» **REQUEST**:
Whenever a line in the entries includes the word "Stil", copy that line out.

[Items from a dataset]
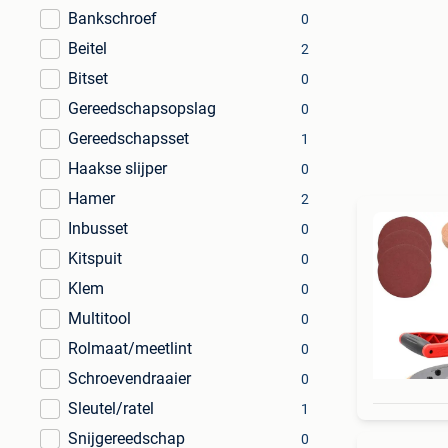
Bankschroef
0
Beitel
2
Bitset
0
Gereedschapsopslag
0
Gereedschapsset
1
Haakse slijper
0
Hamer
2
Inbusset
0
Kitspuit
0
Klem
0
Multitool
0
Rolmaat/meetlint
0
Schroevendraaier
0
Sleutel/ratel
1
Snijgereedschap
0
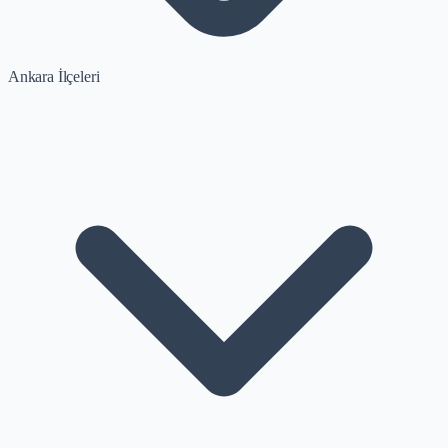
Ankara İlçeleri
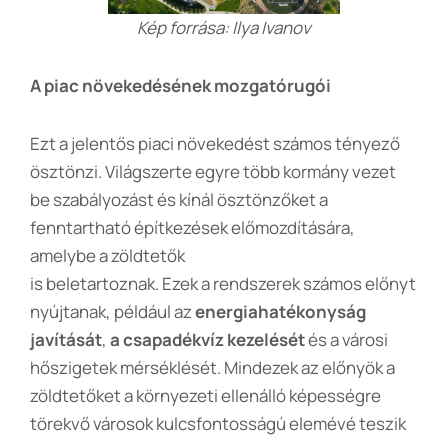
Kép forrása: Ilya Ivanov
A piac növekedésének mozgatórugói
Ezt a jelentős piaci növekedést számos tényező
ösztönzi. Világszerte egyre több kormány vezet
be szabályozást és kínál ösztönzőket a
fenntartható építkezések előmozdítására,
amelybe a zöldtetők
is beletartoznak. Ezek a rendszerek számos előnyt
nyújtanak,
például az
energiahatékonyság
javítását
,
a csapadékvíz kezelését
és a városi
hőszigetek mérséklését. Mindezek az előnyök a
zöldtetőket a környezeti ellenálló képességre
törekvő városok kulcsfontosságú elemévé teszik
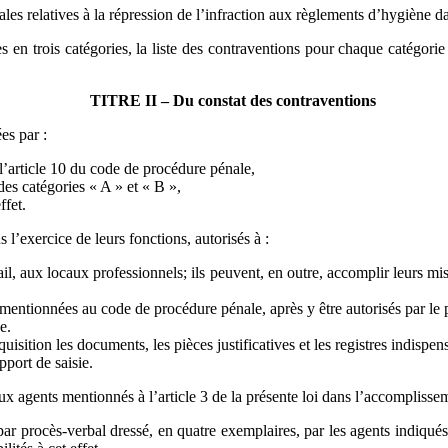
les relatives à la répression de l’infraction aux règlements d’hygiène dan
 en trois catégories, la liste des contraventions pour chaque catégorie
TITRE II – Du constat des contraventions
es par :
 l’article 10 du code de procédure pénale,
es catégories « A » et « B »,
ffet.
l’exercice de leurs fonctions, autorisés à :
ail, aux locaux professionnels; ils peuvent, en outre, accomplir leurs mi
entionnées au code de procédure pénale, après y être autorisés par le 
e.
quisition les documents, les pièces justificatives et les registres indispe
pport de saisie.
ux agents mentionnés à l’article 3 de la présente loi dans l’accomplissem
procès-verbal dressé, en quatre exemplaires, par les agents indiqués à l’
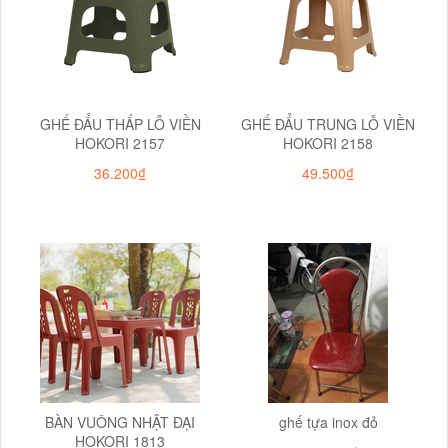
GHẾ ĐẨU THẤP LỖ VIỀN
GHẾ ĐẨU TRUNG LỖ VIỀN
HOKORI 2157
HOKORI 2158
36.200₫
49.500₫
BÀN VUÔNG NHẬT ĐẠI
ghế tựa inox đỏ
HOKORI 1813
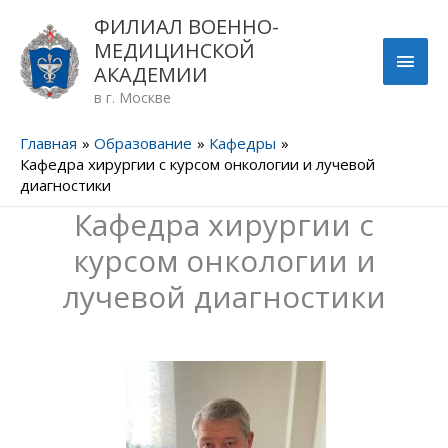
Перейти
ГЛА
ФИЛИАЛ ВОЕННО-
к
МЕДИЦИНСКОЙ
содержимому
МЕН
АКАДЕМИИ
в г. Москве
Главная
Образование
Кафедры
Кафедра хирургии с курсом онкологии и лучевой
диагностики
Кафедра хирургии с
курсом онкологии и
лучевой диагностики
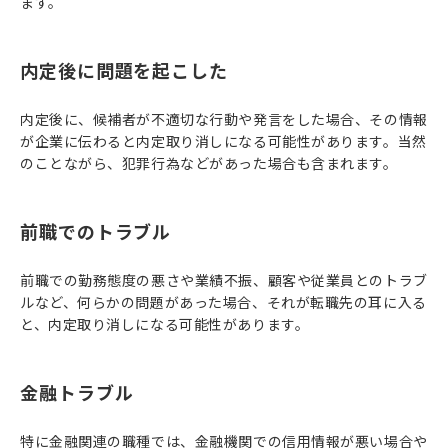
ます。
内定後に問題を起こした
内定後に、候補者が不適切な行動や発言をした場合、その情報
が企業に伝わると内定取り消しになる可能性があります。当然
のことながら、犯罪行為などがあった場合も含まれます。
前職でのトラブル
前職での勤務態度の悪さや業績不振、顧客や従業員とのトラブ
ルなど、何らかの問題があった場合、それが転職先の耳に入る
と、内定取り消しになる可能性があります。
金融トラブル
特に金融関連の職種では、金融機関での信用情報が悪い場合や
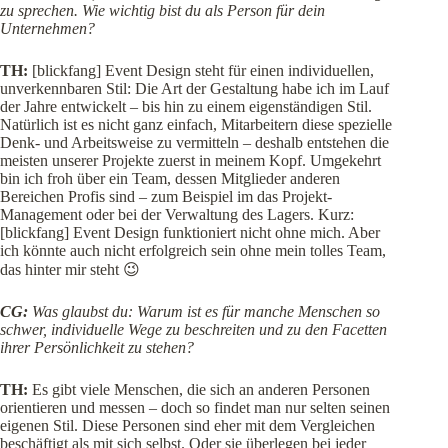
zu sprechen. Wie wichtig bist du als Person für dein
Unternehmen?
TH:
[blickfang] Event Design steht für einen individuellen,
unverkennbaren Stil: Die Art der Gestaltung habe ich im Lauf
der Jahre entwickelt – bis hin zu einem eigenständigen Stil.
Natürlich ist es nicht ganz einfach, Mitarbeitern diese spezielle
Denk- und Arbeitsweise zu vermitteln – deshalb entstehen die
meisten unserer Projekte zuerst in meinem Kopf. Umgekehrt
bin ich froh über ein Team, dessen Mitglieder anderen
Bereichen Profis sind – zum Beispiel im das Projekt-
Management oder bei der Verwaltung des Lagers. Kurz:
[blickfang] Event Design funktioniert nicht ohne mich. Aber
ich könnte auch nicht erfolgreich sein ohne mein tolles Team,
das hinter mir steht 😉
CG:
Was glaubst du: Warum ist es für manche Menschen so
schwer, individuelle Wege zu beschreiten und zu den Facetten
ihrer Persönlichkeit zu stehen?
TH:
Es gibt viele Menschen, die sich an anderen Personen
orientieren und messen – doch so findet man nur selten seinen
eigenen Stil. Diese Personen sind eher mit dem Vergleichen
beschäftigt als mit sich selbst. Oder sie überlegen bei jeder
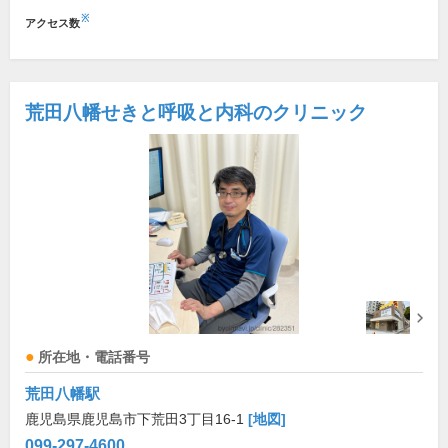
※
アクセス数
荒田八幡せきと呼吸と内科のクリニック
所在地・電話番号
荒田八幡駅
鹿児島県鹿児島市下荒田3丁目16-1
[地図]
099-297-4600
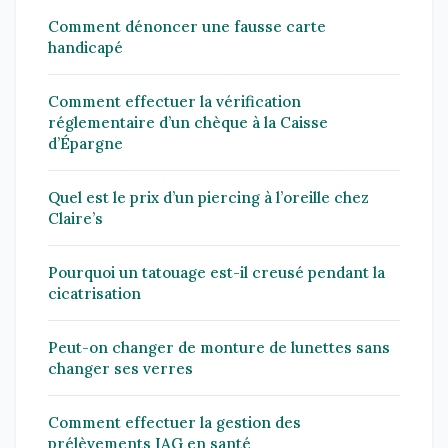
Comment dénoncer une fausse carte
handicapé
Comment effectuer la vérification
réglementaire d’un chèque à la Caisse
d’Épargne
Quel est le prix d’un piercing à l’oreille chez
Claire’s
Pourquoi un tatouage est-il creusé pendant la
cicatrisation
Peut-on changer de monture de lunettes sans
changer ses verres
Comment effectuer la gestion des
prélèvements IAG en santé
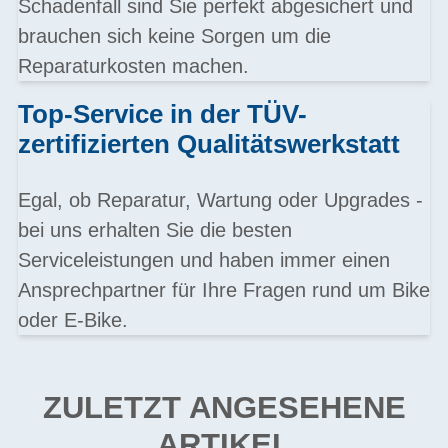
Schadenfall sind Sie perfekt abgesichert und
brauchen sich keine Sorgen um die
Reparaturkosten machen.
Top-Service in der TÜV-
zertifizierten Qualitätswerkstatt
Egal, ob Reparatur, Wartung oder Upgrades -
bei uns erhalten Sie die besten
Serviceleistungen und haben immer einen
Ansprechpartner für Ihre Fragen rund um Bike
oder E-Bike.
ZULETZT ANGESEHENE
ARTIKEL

» **ANSWER TO THE PROBLEM**:
unverkennbaren Stil: Die Art der Gestaltung habe ich im Lauf
der Jahre entwickelt – bis hin zu einem eigenständigen Stil.
eigenen Stil. Diese Personen sind eher mit dem Vergleichen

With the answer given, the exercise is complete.